Most hospitals rely on passive surveillance to detect a rise in infections above baseline levels which then leads to an investigation after an outbreak is already in full swing.

But the tools in our molecular testing toolkits have become cheaper and higher throughput now and could allow us to be more proactive about pathogen and outbreak surveillance.

One of the options here is to perform routine environmental monitoring of a hospital and its patients using whole genome sequencing.

This allows for early detection of outbreaks and enables quicker intervention.

However, widespread adoption of WGS for these activities in the hospital setting has been hindered by cost, lack of infrastructure, and limited institutional incentives.

In response to these challenges, researchers developed the Enhanced Detection System for Healthcare-Associated Transmission (EDS-HAT).

This system integrates real-time WGS surveillance with algorithm-driven outbreak detection.

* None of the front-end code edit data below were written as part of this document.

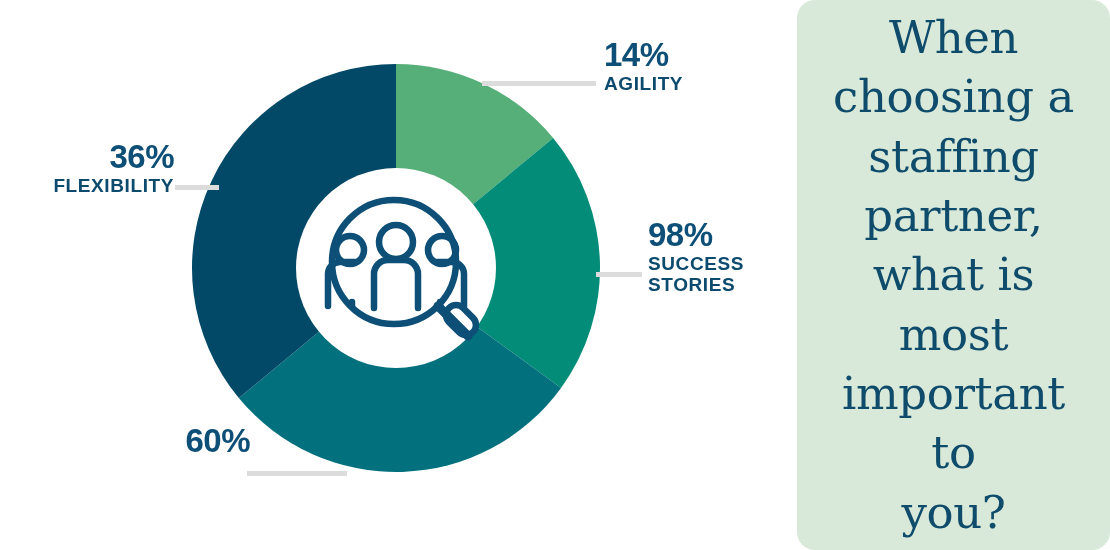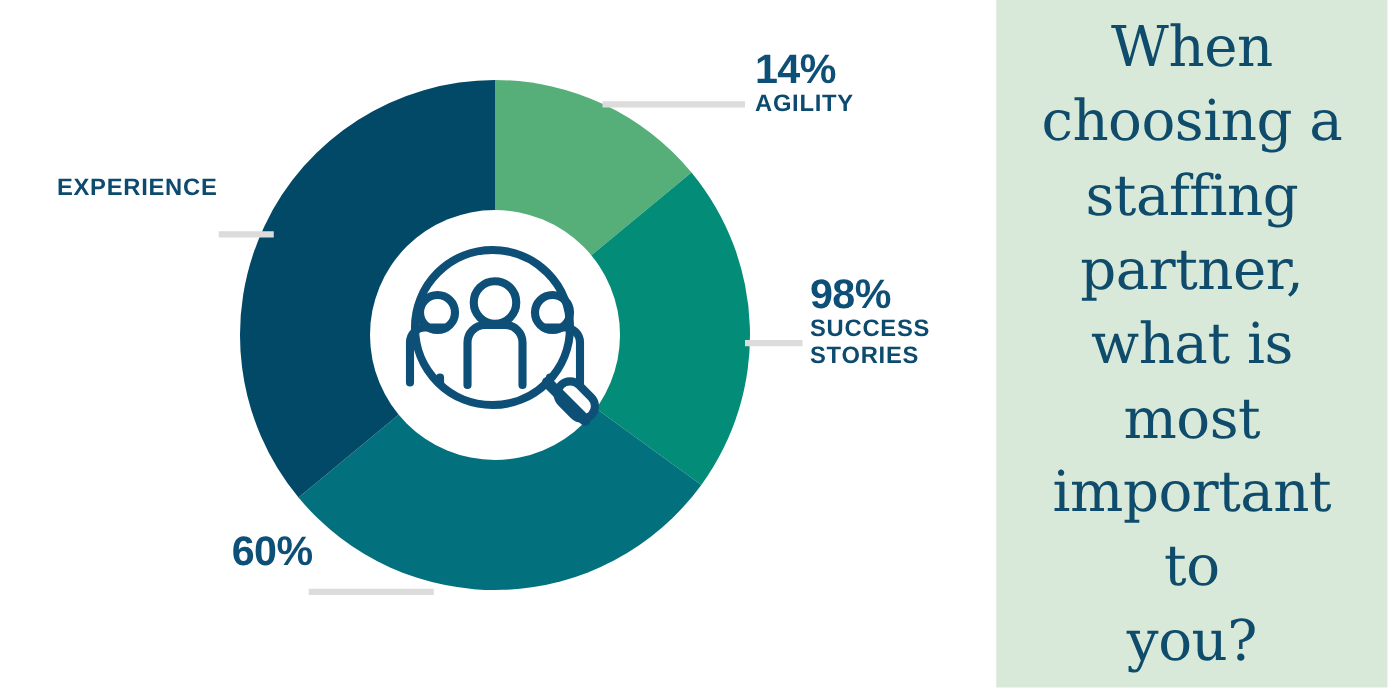"When" #question-panel { border-radius: none -> 18px }
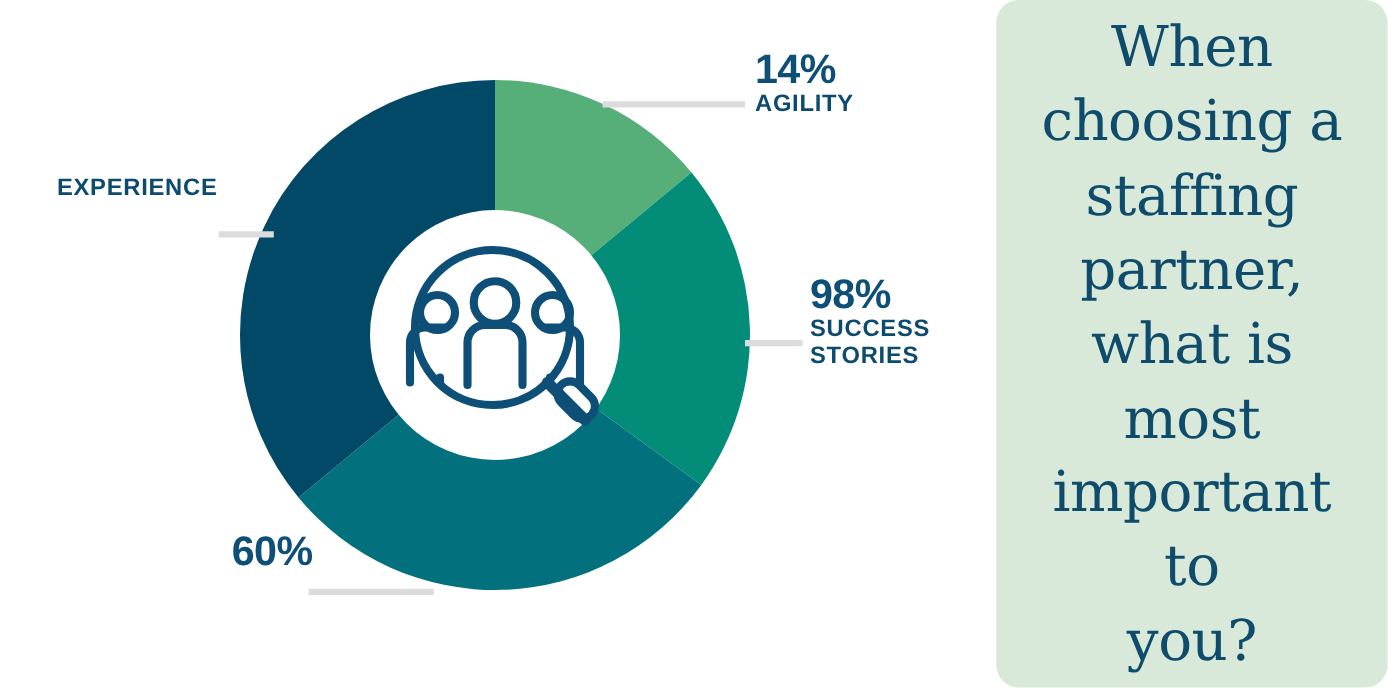"36%" div.label-pct { html: none -> <div>36%</div> }
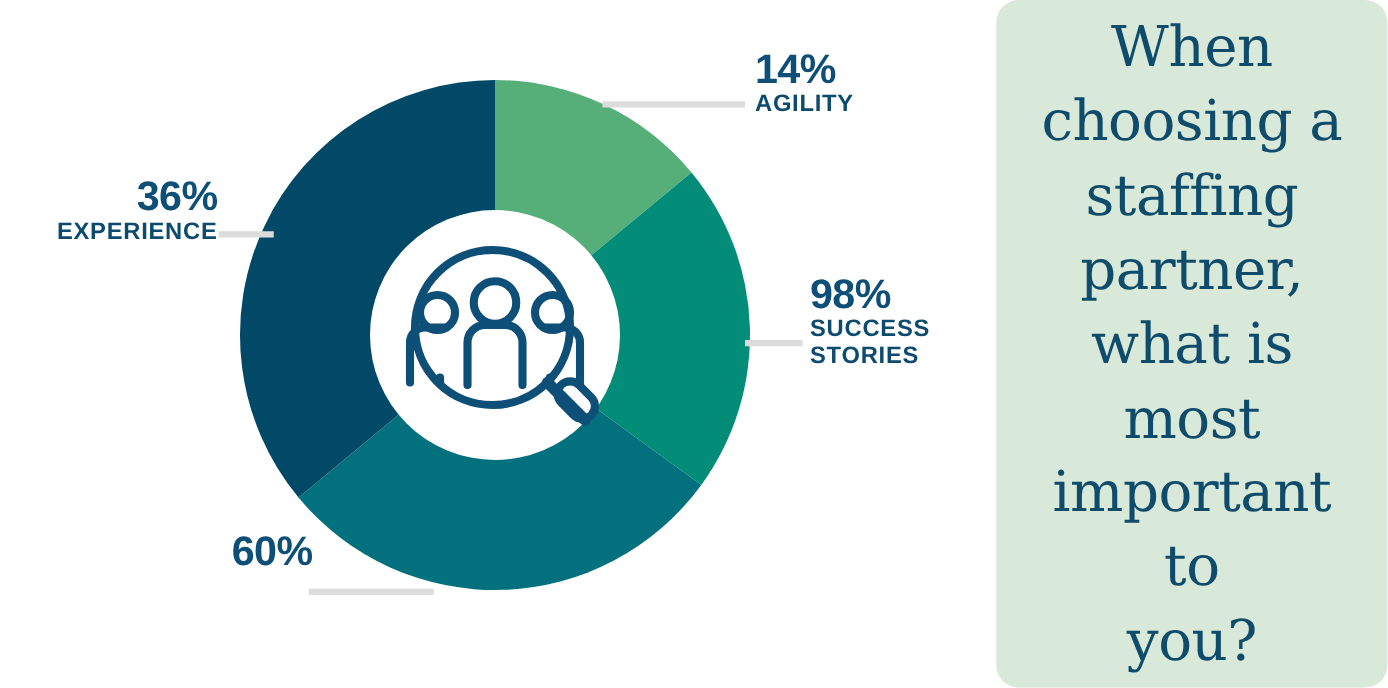"EXPERIENCE" div.label-name { text: EXPERIENCE -> FLEXIBILITY }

After a promising retrospective analysis of a Klebsiella outbreak in their endoscopy unit, the researchers then used the system in a two-year study that provided powerful evidence of its effectiveness:

1) They were able to detect outbreaks with as few as two positive cases

2) In 95.6% of outbreaks, interventions guided by WGS surveillance successfully halted transmission

3) Real-time genomic surveillance had a net savings of $695,706, with a potential upper-bound savings reaching $1.77 million and 126 prevented infections (See figure above)

But most importantly, they estimate that 62 infections and 4.8 deaths were prevented during the study period.

This study offers powerful evidence that real-time genomic surveillance is feasible and highly effective in identifying and mitigating outbreaks.

So it goes without saying that integration of WGS-based surveillance seems like a no-brainer when it comes to hospital infection prevention and control practices.